PROMPT:
Please look for the string "nose" below and report every line in which it occurs.

──────── MATERIAL PROVIDED

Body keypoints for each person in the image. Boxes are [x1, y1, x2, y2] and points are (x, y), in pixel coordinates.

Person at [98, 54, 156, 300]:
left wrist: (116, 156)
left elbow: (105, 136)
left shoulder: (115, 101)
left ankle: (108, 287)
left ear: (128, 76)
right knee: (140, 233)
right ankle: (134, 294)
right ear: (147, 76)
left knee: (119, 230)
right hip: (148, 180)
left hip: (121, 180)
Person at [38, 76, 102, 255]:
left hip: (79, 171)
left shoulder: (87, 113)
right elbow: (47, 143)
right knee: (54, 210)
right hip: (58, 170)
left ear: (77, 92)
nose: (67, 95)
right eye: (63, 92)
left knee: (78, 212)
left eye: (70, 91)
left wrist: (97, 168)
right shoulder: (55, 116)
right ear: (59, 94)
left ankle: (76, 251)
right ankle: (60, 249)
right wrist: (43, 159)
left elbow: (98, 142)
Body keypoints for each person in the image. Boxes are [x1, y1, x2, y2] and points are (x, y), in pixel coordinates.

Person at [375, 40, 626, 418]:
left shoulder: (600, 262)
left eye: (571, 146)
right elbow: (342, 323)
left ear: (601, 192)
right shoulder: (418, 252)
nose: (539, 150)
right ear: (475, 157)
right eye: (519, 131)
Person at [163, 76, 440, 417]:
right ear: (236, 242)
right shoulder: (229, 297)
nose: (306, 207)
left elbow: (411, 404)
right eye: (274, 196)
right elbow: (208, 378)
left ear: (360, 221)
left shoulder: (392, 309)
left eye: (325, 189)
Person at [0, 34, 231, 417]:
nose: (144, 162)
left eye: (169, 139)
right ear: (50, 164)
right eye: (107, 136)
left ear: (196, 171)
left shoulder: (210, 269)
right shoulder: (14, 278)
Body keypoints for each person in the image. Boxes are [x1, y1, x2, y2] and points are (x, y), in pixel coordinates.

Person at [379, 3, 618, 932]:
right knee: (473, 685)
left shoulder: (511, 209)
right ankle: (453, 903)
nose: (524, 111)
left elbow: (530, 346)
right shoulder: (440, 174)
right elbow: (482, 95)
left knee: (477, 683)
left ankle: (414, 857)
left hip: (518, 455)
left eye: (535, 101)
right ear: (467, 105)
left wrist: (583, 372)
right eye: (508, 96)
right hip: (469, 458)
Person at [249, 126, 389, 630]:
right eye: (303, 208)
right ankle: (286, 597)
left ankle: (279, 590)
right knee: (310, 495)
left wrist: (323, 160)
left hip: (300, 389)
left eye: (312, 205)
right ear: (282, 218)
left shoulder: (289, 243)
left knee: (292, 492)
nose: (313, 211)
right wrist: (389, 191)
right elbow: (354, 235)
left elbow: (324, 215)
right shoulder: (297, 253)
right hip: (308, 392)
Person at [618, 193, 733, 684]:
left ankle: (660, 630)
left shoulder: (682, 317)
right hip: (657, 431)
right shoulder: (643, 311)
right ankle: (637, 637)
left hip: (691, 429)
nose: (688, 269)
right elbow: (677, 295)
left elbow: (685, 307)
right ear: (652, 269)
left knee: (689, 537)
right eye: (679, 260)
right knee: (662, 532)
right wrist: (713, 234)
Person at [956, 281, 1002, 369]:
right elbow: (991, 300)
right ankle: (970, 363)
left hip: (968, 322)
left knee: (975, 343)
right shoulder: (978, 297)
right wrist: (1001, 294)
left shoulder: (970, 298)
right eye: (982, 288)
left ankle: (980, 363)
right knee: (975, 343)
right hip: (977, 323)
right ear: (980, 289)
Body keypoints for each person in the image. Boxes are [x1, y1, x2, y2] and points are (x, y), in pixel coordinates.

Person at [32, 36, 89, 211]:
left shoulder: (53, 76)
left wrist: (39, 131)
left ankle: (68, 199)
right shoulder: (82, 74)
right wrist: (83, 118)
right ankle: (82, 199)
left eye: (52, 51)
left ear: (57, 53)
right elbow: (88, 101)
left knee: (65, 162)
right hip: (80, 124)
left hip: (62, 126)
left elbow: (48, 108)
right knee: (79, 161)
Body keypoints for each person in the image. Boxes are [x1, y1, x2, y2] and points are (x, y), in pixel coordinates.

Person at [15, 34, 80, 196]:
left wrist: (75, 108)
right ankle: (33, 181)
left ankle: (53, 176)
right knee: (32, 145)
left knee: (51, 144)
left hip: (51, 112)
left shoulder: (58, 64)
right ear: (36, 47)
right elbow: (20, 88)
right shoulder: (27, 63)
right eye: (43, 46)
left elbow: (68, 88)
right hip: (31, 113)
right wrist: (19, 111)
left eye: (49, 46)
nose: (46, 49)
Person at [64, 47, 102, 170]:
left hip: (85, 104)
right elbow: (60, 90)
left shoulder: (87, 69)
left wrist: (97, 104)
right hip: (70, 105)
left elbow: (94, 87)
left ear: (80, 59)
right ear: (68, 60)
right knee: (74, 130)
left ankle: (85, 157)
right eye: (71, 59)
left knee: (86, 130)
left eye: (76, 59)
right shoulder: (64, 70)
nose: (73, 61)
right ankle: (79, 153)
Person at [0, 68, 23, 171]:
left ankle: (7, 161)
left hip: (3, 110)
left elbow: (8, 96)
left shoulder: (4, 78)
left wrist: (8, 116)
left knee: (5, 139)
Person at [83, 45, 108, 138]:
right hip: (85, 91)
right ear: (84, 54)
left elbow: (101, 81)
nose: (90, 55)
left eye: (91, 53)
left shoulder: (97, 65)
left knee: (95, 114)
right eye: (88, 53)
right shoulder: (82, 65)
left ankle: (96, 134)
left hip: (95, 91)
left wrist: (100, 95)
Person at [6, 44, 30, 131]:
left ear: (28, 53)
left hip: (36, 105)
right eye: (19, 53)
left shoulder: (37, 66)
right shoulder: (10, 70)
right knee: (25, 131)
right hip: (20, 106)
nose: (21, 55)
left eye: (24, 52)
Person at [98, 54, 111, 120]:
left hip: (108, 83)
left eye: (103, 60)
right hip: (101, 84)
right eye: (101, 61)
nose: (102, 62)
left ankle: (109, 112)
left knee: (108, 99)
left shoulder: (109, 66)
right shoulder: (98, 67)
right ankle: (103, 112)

────────────────

ANSWER BELOW:
nose: (67, 95)
nose: (539, 150)
nose: (306, 207)
nose: (144, 162)
nose: (524, 111)
nose: (313, 211)
nose: (688, 269)
nose: (46, 49)
nose: (73, 61)
nose: (90, 55)
nose: (21, 55)
nose: (102, 62)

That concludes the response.